We’d reached an impasse. I seized the opportunity to assess her.
She wore no make-up. She had no need to. That said, I was intimidated more by her manner than her beauty. Though terse, I suspected that she was shielding a fragile ego. I knew all about that. She appeared incapable of penning the other letter folded in my pocket.
‘Words can occasionally incite a chain reaction of excitable — even extreme — responses,’ I said, alluding to the threatening letter to gauge her reaction (there wasn’t one).
‘Haine’s book incited a strongly-worded critique from you; your critique incited a vehement defence of Haine from Ian Thome; Thome’s letter incited an extreme response from somebody else — ’
‘Who?’
‘I don’t know yet — but I need to find out very quickly.’
‘Why?’
I hesitated, glanced at my watch, realised that I had no time to act coy, and summarised my predicament — without revealing the precise nature of the kidnapper’s demands.

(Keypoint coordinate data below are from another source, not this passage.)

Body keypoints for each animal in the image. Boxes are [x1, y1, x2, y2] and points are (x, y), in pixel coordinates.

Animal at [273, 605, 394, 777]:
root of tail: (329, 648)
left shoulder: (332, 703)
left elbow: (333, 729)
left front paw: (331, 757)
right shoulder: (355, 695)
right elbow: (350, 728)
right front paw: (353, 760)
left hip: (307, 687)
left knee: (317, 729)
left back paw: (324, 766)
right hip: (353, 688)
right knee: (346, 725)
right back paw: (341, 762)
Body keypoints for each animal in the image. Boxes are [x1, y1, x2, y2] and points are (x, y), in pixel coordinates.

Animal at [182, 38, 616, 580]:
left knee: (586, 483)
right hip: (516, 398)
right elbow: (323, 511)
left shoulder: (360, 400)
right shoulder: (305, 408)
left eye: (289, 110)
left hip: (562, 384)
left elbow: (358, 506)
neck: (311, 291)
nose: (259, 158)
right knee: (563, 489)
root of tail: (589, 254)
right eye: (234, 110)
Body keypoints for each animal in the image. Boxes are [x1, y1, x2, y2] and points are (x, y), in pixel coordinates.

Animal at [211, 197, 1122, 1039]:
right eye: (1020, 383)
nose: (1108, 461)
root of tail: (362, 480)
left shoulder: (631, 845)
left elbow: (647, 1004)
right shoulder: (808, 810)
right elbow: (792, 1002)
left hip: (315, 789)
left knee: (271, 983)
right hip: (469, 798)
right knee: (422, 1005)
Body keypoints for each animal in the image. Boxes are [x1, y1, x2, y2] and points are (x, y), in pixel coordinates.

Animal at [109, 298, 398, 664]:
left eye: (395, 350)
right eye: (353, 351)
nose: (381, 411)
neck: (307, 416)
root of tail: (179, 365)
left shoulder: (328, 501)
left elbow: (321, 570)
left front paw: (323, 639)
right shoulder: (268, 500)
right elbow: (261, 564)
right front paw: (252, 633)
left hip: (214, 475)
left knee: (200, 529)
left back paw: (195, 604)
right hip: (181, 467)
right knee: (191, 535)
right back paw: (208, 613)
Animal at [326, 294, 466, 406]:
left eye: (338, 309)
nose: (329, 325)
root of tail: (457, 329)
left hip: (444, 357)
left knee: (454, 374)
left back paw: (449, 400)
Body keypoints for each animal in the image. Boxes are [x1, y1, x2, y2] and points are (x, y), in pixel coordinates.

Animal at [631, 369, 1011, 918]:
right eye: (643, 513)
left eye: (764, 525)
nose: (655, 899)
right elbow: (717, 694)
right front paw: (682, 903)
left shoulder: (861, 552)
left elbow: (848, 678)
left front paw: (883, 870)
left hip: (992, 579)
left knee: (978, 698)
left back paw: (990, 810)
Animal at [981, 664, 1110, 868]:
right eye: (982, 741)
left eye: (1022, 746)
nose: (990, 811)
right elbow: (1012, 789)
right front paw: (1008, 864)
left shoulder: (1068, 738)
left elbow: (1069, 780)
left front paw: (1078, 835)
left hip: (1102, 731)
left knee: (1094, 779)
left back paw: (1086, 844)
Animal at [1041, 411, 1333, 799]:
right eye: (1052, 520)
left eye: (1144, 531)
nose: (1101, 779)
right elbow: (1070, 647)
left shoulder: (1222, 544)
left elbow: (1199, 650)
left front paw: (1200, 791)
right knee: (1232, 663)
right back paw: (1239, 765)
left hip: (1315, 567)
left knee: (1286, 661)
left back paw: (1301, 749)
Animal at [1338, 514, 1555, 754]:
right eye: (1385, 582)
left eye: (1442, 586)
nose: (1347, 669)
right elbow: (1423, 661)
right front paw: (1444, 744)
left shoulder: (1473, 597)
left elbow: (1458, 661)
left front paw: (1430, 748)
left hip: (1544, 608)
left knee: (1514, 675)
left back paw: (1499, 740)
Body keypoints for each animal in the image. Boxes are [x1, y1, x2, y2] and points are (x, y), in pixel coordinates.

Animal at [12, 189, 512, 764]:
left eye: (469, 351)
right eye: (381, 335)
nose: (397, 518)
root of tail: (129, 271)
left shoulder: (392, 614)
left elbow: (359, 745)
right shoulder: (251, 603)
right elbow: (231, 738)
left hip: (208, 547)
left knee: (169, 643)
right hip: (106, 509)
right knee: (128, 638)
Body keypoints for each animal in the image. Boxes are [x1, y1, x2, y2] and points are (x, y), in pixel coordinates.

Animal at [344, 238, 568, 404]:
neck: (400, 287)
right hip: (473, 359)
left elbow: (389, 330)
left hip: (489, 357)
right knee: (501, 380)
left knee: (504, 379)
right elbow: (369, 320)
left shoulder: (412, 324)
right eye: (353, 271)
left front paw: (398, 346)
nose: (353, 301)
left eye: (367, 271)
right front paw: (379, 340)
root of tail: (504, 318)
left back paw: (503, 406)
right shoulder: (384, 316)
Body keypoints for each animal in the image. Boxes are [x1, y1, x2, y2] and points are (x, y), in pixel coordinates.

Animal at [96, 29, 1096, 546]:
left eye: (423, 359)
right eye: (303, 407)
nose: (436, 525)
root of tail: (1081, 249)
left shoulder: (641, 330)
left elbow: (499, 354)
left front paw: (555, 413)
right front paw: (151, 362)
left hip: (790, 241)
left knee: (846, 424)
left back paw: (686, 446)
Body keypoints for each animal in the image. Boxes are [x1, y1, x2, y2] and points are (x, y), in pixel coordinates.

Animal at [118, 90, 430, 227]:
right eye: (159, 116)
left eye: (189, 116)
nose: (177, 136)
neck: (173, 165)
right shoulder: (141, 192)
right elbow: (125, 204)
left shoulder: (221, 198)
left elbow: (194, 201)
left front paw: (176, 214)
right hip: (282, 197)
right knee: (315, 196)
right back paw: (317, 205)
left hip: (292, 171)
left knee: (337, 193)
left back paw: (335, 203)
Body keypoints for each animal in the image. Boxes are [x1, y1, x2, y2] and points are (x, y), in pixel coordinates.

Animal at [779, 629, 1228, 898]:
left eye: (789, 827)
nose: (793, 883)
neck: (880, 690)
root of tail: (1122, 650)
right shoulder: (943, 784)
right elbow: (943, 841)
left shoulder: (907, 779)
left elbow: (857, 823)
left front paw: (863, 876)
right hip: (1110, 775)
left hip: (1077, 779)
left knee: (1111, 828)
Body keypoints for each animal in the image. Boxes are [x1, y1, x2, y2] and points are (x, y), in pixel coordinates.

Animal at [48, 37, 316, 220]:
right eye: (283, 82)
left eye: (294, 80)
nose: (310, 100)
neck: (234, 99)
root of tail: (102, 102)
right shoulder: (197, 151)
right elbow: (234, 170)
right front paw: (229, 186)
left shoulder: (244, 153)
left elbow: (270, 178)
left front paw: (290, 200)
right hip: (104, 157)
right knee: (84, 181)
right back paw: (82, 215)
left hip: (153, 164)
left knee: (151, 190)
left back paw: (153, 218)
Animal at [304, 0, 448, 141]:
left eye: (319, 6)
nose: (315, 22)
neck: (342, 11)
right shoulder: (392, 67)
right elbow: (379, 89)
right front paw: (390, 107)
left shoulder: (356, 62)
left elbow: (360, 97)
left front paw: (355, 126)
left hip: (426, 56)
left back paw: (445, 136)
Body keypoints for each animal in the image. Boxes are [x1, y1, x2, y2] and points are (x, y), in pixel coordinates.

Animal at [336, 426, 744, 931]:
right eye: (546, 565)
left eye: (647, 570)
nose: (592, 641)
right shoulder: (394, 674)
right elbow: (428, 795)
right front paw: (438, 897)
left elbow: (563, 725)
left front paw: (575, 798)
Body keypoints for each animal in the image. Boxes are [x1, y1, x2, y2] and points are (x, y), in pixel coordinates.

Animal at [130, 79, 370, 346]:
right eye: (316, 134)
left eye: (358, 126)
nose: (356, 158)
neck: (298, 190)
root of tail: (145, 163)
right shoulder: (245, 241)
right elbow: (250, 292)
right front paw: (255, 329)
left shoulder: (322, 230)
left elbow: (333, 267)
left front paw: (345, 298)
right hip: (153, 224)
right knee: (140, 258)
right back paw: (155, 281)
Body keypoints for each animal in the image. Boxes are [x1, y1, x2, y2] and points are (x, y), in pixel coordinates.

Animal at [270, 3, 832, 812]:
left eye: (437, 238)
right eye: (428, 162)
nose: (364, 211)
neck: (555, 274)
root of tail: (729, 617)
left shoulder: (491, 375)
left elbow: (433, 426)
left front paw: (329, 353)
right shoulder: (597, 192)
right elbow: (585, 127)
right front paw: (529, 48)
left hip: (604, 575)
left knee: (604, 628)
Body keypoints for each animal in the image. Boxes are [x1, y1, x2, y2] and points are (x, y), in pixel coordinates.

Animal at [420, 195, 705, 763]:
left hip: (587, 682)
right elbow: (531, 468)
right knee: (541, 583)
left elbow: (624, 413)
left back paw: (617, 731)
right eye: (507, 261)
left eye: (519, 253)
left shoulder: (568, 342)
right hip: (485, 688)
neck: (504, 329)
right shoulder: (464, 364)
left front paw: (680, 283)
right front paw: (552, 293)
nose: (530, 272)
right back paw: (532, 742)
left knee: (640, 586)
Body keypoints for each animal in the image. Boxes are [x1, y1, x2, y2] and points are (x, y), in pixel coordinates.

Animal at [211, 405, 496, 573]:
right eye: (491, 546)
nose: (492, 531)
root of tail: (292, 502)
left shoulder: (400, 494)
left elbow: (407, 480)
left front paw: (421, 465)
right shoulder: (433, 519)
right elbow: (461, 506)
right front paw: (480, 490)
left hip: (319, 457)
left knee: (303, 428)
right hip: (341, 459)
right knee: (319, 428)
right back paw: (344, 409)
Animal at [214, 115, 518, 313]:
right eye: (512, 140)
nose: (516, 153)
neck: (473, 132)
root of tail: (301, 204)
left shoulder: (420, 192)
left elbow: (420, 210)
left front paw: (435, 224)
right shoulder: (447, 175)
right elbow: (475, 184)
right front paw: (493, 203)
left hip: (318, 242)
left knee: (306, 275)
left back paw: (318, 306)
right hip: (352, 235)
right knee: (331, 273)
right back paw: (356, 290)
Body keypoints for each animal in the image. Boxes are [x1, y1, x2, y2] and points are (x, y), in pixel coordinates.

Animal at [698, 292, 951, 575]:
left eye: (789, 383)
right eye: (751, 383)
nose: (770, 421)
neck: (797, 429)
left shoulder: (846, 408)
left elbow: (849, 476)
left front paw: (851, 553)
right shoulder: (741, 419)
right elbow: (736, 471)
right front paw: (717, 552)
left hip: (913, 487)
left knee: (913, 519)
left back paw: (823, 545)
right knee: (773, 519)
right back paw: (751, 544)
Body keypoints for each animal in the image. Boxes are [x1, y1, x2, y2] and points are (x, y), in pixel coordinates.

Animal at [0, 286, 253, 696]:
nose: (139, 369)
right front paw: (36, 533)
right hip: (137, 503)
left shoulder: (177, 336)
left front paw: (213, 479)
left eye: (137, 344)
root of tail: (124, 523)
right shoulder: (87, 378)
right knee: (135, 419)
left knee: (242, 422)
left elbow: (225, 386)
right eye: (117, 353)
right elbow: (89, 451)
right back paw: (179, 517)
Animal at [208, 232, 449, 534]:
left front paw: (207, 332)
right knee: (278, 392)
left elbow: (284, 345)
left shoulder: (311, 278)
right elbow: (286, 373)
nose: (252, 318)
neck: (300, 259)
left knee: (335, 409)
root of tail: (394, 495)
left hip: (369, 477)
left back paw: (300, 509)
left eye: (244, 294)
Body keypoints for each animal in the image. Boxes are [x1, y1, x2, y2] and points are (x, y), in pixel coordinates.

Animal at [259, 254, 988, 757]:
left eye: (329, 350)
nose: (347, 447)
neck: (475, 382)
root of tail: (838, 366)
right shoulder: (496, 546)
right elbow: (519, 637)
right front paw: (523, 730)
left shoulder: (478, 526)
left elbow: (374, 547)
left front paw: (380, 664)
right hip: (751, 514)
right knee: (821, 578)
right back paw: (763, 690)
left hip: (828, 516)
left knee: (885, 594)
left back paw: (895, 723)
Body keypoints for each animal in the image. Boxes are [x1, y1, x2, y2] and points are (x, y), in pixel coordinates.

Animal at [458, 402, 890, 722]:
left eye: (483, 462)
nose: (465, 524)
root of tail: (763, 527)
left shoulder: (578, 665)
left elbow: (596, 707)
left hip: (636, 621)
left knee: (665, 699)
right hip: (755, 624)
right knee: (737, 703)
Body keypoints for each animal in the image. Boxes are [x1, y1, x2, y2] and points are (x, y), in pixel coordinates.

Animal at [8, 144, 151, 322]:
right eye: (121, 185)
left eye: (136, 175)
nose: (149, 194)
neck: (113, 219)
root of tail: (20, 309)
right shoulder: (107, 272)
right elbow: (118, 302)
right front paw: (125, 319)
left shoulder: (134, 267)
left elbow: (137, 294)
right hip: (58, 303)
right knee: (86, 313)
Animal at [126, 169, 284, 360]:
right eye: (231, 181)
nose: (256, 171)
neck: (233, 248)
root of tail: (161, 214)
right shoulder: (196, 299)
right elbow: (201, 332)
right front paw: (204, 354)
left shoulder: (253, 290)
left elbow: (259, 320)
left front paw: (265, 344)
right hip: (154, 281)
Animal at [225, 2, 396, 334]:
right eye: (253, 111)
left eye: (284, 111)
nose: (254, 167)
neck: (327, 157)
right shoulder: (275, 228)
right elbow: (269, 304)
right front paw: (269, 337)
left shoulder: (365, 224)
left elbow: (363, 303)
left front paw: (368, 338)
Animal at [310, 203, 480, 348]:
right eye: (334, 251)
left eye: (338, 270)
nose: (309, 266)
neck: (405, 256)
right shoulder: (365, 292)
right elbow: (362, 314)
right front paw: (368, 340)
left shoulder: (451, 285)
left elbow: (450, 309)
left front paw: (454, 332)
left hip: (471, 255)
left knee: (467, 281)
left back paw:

‘Am I a suspect?’ she asked.
‘Of course not,’ I said.
‘Why not?’
I was starting to find her directness unsettling.
‘Have you ever heard of Craig Liddell?’ She ignored this blatant diversionary tactic.
‘Why am I not a suspect?’
‘Because,’ I stumbled, ‘you don’t look capable of such a thing.’
‘Looks can be deceiving,’ she said. ‘What does a kidnapper look like?’
‘I don’t know — not like you. Should you be a suspect?’
‘Who’s Craig Liddell?’ she asked, and I told her, not realising till later that she’d deployed my own diversionary tactic against me.
I explained that the letter writer was agitated about Original Harm and antagonistic towards its author while her book review revealed her to be a woman of conviction and wondered aloud whether she was aware of any individual or organisation whose views mirrored those expressed within the letter.
‘Have you even read Original Harm?’ she asked.